A look at the other vocational institution that focuses on tourism shows that it has been an abject failure. It has opened its doors to very low academic achievers so that entry numbers are inflated, and instead of raising the academic level, it has been decreased it drastically. This is not the way to go. Such institutes should help increase the academic level of its students and not decrease the level to the extent that there are many Institute of Tourism Studies (ITS) certificate students who have no qualifications whatsoever. ITS was not set up as a remedial school, but as a specialised institution in a very important industry. But how can it be such if it insists on focusing on certificates and foundation courses that will produce only very low-end qualifications?
If MCAST is still far from fulfilling the promise of being a centre of Green Job production; ITS has never even thought about entering this important sector. Tourism lends itself well to Green Jobs, particularly in the area of tourism sustainability and alternative tourism. Such jobs should also have an important place in the government’s Sustainable Development plans, the new Tourism Policy and the Vision 2015 policy document, but although such jobs have been mentioned frequently little has been done to produce them due to the short-sightedness of government and the people involved in vocational institutions.
Science teaching has been in a rut for the last 25 years. Although the new Educational Framework promises to redress the imbalance against science teaching that has been plaguing primary school teaching for over 30 years and improve science teaching at a secondary level, the changes haven’t even been implemented and so will take years to have an effect on the psyches of the children and eventually the market. Science teaching is necessary because a lot of Green Jobs are based on alternative energy, waste, energy and water management, eco-tourism and many more that are firmly grounded in science.
There is also the perennial problem of students who are totally uninterested in academic subjects and just want vocational training. These students used to go to Trade Schools that were closed when MCAST opened its doors. Unfortunately, many students who are not academically inclined are dropping out of MCAST and ITS courses, and end up without any form of training whatsoever. Government is satisfied that it has postponed school leaving by two years - from 17 to 19 year olds as the statistics look better. But instead of looking only at numbers we need to look at outcomes.

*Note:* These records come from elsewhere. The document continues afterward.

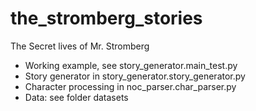 # the_stromberg_stories
The Secret lives of Mr. Stromberg

* Working example, see story_generator.main_test.py
* Story generator in story_generator.story_generator.py
* Character processing in noc_parser.char_parser.py
* Data: see folder datasets

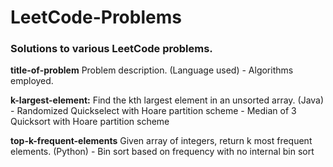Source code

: # LeetCode-Problems
### Solutions to various LeetCode problems. 

**title-of-problem**
Problem description. (Language used)
    - Algorithms employed. 

**k-largest-element:**
Find the kth largest element in an unsorted array. (Java)
    - Randomized Quickselect with Hoare partition scheme 
    - Median of 3 Quicksort with Hoare partition scheme   

**top-k-frequent-elements**
Given array of integers, return k most frequent elements. (Python) 
    - Bin sort based on frequency with no internal bin sort

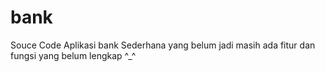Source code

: # bank
Souce Code Aplikasi bank Sederhana yang belum jadi masih ada fitur dan fungsi yang belum lengkap ^_^
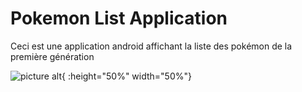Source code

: # Pokemon List Application #
Ceci est une application android affichant la liste des pokémon de la première génération

![picture alt](../master/myfolder/Screenshot_1.jpg){ :height="50%" width="50%"}
<!-- <img src="../master/myfolder/Screenshot_1.jpg" width="50%", height="50%"> -->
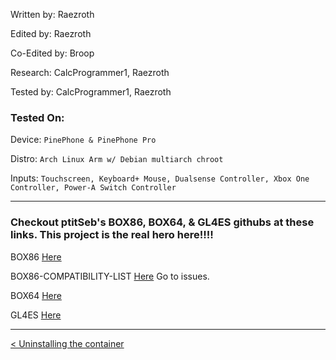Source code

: 


Written by: Raezroth

Edited by: Raezroth

Co-Edited by: Broop

Research: CalcProgrammer1, Raezroth

Tested by: CalcProgrammer1, Raezroth



### Tested On: 

Device: `PinePhone & PinePhone Pro`

Distro: `Arch Linux Arm w/ Debian multiarch chroot`

Inputs: `Touchscreen, Keyboard+ Mouse, Dualsense Controller, Xbox One Controller, Power-A Switch Controller`

-----

### Checkout ptitSeb's BOX86, BOX64, & GL4ES githubs at these links. This project is the real hero here!!!! 
 
 BOX86 [Here](https://github.com/ptitSeb/box86)

 BOX86-COMPATIBILITY-LIST [Here](https://github.com/ptitSeb/box86-compatibility-list) Go to issues.

 BOX64 [Here](https://github.com/ptitSeb/box64)
 
 GL4ES [Here](https://github.com/ptitSeb/gl4es) 

------

[< Uninstalling the container](delete-chroot.md)


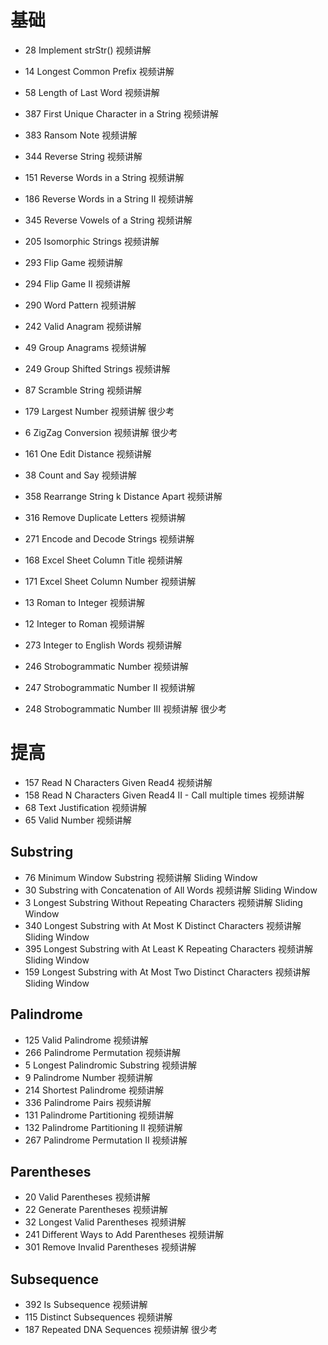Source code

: # 基础			
- 28	Implement strStr()	视频讲解
- 14	Longest Common Prefix	视频讲解
- 58	Length of Last Word	视频讲解
- 387	First Unique Character in a String	视频讲解
- 383	Ransom Note	视频讲解
- 344	Reverse String	视频讲解
- 151	Reverse Words in a String	视频讲解
- 186	Reverse Words in a String II	视频讲解
- 345	Reverse Vowels of a String	视频讲解
- 205	Isomorphic Strings	视频讲解
- 293	Flip Game	视频讲解
- 294	Flip Game II	视频讲解
- 290	Word Pattern	视频讲解
- 242	Valid Anagram	视频讲解
  
- 49	Group Anagrams	视频讲解
- 249	Group Shifted Strings	视频讲解
- 87	Scramble String	视频讲解
- 179	Largest Number	视频讲解	很少考
- 6	ZigZag Conversion	视频讲解	很少考
- 161	One Edit Distance	视频讲解
- 38	Count and Say	视频讲解
- 358	Rearrange String k Distance Apart	视频讲解
- 316	Remove Duplicate Letters	视频讲解
- 271	Encode and Decode Strings	视频讲解
  
- 168	Excel Sheet Column Title	视频讲解
- 171	Excel Sheet Column Number	视频讲解
- 13	Roman to Integer	视频讲解
- 12	Integer to Roman	视频讲解
- 273	Integer to English Words	视频讲解
- 246	Strobogrammatic Number	视频讲解
- 247	Strobogrammatic Number II	视频讲解
- 248	Strobogrammatic Number III	视频讲解	很少考
# 提高			
- 157	Read N Characters Given Read4	视频讲解
- 158	Read N Characters Given Read4 II - Call multiple times	视频讲解
- 68	Text Justification	视频讲解
- 65	Valid Number	视频讲解
## Substring			
- 76	Minimum Window Substring	视频讲解	Sliding Window
- 30	Substring with Concatenation of All Words	视频讲解	Sliding Window
- 3	Longest Substring Without Repeating Characters	视频讲解	Sliding Window
- 340	Longest Substring with At Most K Distinct Characters	视频讲解	Sliding Window
- 395	Longest Substring with At Least K Repeating Characters	视频讲解	Sliding Window
- 159	Longest Substring with At Most Two Distinct Characters	视频讲解	Sliding Window
## Palindrome			
- 125	Valid Palindrome	视频讲解
- 266	Palindrome Permutation	视频讲解
- 5	Longest Palindromic Substring	视频讲解
- 9	Palindrome Number	视频讲解
- 214	Shortest Palindrome	视频讲解
- 336	Palindrome Pairs	视频讲解
- 131	Palindrome Partitioning	视频讲解
- 132	Palindrome Partitioning II	视频讲解
- 267	Palindrome Permutation II	视频讲解
## Parentheses			
- 20	Valid Parentheses	视频讲解
- 22	Generate Parentheses	视频讲解
- 32	Longest Valid Parentheses	视频讲解
- 241	Different Ways to Add Parentheses	视频讲解
- 301	Remove Invalid Parentheses	视频讲解
## Subsequence			
- 392	Is Subsequence	视频讲解
- 115	Distinct Subsequences	视频讲解
- 187	Repeated DNA Sequences	视频讲解	很少考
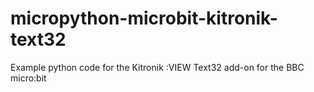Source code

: # micropython-microbit-kitronik-text32
Example python code for the Kitronik :VIEW Text32 add-on for the BBC micro:bit
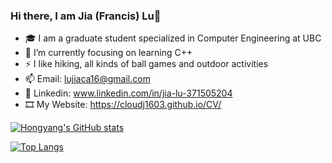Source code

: ### Hi there, I am Jia (Francis) Lu👋

<!--
**CloudJ1603/CloudJ1603** is a ✨ _special_ ✨ repository because its `README.md` (this file) appears on your GitHub profile.

Here are some ideas to get you started:

- 🔭 I’m currently working on ...
- 🌱 I’m currently learning ...
- 👯 I’m looking to collaborate on ...
- 🤔 I’m looking for help with ...
- 💬 Ask me about ...
- 📫 How to reach me: ...
- 😄 Pronouns: ...
- ⚡ Fun fact: ...
-->

- 🎓 I am a graduate student specialized in Computer Engineering at UBC
- 🌱 I’m currently focusing on learning C++ 
- ⚡ I like hiking, all kinds of ball games and outdoor activities
- 📫 Email: lujiaca16@gmail.com
- 💼 Linkedin: www.linkedin.com/in/jia-lu-371505204
- 🎞️ My Website: https://cloudj1603.github.io/CV/

[![Hongyang's GitHub stats](https://github-readme-stats.vercel.app/api?username=CloudJ1603&count_private=true&show_icons=true)](https://github.com/anuraghazra/github-readme-stats)

[![Top Langs](https://github-readme-stats.vercel.app/api/top-langs/?username=CloudJ1603&layout=compact)](https://github.com/anuraghazra/github-readme-stats)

Should we be satisfied with having so many thousands of young people come out of education without the relevant skills and aptitudes needed in a modern society and economy?
This is what the Labour leader is promising. Dr. Muscat explained how school-leavers who are unable to find a job within six months of ending obligatory education will be provided with training based on employment and abilities. This can be an intermediate course that provides training to school-leavers who stop attending school after they reach the age of 16 years.
Such a course will be effective because it targets exactly those young people who come out of school without the necessary skills to succeed later on in life.